Living by such a rule required constant begging for alms, and over time this produced tensions, both with potential benefactors faced with repeated appeals from mendicant friars, and with established monastic orders accustomed to aid from the same pool of benefactors.

Early Franciscan poverty, as lived under Francis himself, was an informal and largely unregulated practice, dependent on the personal authority of the founder rather than on legal or doctrinal formulations, and it posed no organised challenge to ecclesiastical or Franciscan authority because no rival institutional structure yet existed to oppose.

Even before Francis's death in 1226, two tendencies could already be distinguished within the fraternity: those who wished to mitigate the rigour of the rule of poverty and remodel the order into a more structured institution, and those later known as "Zealots" or "Spirituals," who wished to preserve the founder's original way of life unchanged. This latent division became increasingly visible as the Rule was progressively modified in the years following Francis's death, as the order grew from a small, close-knit fraternity into an institution that the Church increasingly called upon to supply bishops, university masters, and inquisitors — a transformation that put growing strain on the informal, charismatic style of life practised by the first companions.

◆ SET OF TASKS:
A: Rewrite the stretch of the Franciscan poverty passage from "Early Franciscan poverty, as" through "existed to oppose.", replacing "unregulated" with "unsupervised".
B: Carry on the passage about Franciscan poverty from the point where it stops.

◆ DATA EXTRACT:

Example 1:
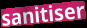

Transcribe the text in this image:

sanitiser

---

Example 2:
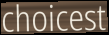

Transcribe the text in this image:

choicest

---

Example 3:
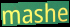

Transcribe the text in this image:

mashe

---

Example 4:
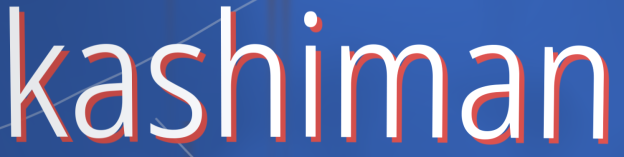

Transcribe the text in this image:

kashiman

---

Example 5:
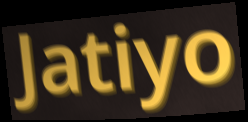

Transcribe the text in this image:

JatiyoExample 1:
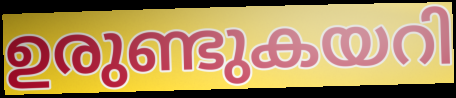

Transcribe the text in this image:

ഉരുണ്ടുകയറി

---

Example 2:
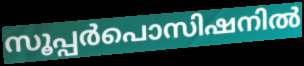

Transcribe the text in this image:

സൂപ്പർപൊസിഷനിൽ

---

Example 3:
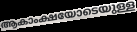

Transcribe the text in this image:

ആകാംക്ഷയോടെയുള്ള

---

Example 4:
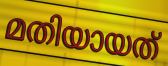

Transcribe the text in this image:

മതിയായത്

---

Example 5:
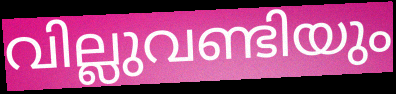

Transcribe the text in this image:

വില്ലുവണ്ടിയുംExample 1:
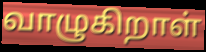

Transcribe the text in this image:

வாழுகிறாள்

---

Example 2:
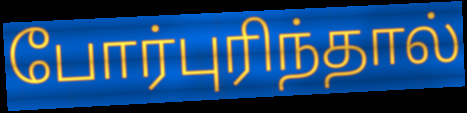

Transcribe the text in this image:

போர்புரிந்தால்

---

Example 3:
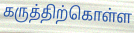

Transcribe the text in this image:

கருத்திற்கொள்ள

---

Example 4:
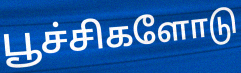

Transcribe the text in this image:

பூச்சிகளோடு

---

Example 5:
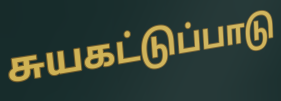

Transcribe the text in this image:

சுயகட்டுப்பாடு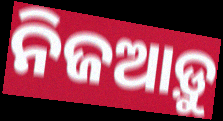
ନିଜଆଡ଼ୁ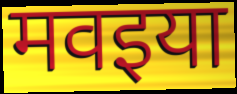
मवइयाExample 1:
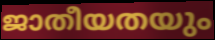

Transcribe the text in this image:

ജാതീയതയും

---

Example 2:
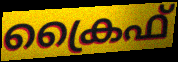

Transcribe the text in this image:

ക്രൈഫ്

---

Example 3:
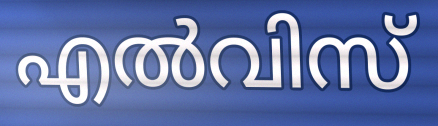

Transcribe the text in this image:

---

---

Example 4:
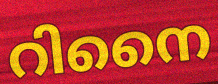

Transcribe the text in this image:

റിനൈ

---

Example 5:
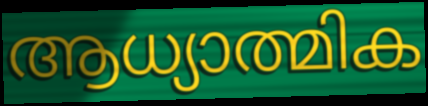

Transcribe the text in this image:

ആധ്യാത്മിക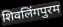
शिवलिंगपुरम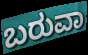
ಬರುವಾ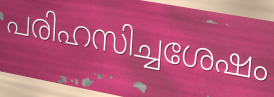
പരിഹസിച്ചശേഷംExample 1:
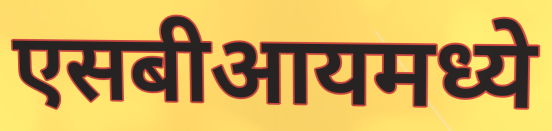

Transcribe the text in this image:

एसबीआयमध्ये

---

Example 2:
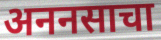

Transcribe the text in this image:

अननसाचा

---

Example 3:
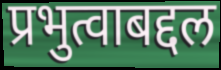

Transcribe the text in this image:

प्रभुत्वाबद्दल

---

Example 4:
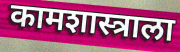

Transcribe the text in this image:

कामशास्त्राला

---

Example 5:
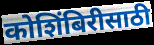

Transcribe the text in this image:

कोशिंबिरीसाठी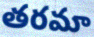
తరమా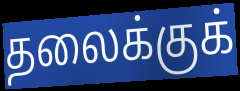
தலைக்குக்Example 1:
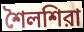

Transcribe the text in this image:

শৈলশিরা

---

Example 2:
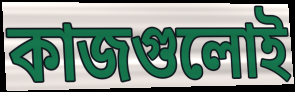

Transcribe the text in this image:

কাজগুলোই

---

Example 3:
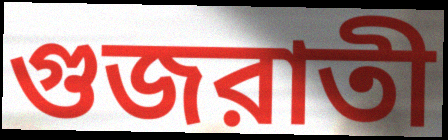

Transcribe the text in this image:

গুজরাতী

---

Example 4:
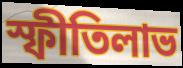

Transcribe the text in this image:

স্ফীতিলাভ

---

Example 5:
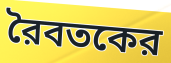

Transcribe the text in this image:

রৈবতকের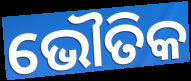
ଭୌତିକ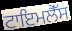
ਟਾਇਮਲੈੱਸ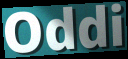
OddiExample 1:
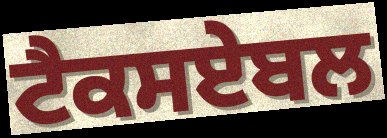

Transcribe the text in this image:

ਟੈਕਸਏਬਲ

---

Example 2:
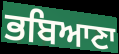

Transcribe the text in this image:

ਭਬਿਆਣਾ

◆ TASK RESULTS:
A:
Early Franciscan poverty, as lived under Francis himself, was an informal and largely unsupervised practice, dependent on the personal authority of the founder rather than on legal or doctrinal formulations, and it posed no organised challenge to ecclesiastical or Franciscan authority because no rival institutional structure yet existed to oppose.

B:
=== The Spiritual Franciscans movement ===
The Spiritual Franciscans, by contrast, operated within an order that had by the late thirteenth century become a large, centralised institution with its own hierarchy, legal privileges, and papal protection; their insistence on absolute poverty was consequently articulated as a formal position, defended through appeals to the Testament, to papal decretals, and eventually to Joachimite prophecy, against a Franciscan leadership that increasingly treated such rigour as a threat to the order's cohesion and to its standing within the Church. Whereas the disputes of Francis's own lifetime were resolved, or at least contained, through personal mediation and the cohesion of a small fraternity, those of the Spirituals could only be settled through formal ecclesiastical instruments — chapters, decretals, and ultimately the Inquisition — reflecting a shift from a movement defined by shared practice to one defined by doctrinal opposition and, eventually, outright condemnation.

A first compromise, based on Bonaventure's contention that property bequeathed to the friars belonged in law to the Catholic Church while the friars retained only its use, was embodied in Pope Nicholas III's decretal Exiit qui seminat (1279); the Spirituals found this solution unacceptable, and it was reaffirmed without resolving the dispute in 1312. Some Spirituals also adopted the apocalyptic doctrines of Joachim of Fiore concerning an approaching "age of the Holy Spirit," a belief that widened the breach with the more moderate Conventual friars after the 1254 condemnation of Gerard of Borgo San Donnino's Introduction to the Eternal Gospel and the forced resignation of the Joachimite minister general John of Parma in 1257; the rift deepened further with the relaxations of the rule of poverty introduced after Bonaventure's death in 1274, and with the 1283 condemnation of the views of the Provençal Spiritual Peter John Olivi.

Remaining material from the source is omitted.